Le pouvoir ne se conquiert pas pour gouverner le peuple. Il se conquiert pour maîtriser la violence. Voilà le cœur du jeu.
En Afrique de l’Ouest, et ailleurs, ce ne sont pas les citoyens qui pèsent dans la balance du pouvoir. Ce sont les coalitions dominantes. Ces grandes alliances silencieuses regroupent des acteurs variés — syndicats, familles puissantes, entrepreneurs, ONG, fonctionnaires, officiers, multinationales et hauts cadres de l’État. Ensemble, ils forment un cercle fermé. Ils ne gèrent pas tant l’argent que la capacité à contrôler — ou inverser — la violence.
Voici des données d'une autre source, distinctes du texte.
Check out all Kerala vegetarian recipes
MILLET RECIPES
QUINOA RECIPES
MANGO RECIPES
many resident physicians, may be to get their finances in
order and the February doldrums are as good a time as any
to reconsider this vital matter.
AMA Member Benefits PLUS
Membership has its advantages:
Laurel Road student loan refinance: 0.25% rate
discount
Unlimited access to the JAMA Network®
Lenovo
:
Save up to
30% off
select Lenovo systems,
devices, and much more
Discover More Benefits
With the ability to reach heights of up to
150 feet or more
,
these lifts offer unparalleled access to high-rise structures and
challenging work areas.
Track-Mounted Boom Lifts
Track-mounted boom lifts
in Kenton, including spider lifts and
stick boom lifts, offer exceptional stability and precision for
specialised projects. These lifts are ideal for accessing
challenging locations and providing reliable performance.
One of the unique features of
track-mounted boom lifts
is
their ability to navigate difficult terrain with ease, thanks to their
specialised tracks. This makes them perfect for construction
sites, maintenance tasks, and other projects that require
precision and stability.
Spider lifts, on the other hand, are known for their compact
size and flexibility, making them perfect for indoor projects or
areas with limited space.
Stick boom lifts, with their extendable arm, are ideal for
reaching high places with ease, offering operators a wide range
Les transitions politiques, même « pacifiques », ne sont que des passations de clefs entre factions d’une même classe dominante. Chaque groupe arrive, s’installe, verrouille, et s’assure que la base ne bronche pas. Le peuple n’est ni source du pouvoir, ni bénéficiaire réel. Il est l’outil. Le levier. Le prétexte parfois.
Regardons le Mali. La junte n’a fait que remplacer une autorité civile discréditée.
Et que fait-elle ? Elle ne gouverne pas avec le peuple. Elle ne l’intègre pas dans les décisions. Cherche plutôt ceux qui, dans l’ancien système, sont capables de garantir sa survie. Elle remplace des têtes, mais conserve les rouages.
En Côte d’Ivoire, le constat est semblable. Les élus ne descendent pas dans les quartiers pour écouter leurs bases. Ils ne consultent pas. Ils décident. Et s’ils le font, c’est après, pour justifier l’acte, pas pour en discuter le fond. Le lien entre population et pouvoir est un fil coupé. Le processus est vertical, autoritaire, maquillé en démocratie. Et le vote est une formalité, pas une expression.
Et pourtant, on continue de vendre le rêve d’un pouvoir issu du peuple, par le peuple, pour le peuple. Alors que dans les faits, il faut toujours un « bout de la violence » pour gouverner. Toujours. Que ce soit une force armée, un appareil administratif répressif, ou simplement la peur sociale.
Le peuple ne s’écoute pas, parce qu’on ne lui a jamais appris à parler. Il n’a pas d’espace. Pas de prise. Il vit à côté du pouvoir, pendant que celui-ci se partage, se recycle, se protège de lui.
C’est cette dissociation entre le sommet et la base qui rend nos démocraties si instables. Si violentes dans le fond, même quand elles semblent pacifiques dans la forme.
La démocratie n’est pas encore là. Elle reste une mise en scène.
Et dans ce théâtre, le peuple n’a pas le premier rôle. Il est, au mieux, la claque. Au pire, le figurant.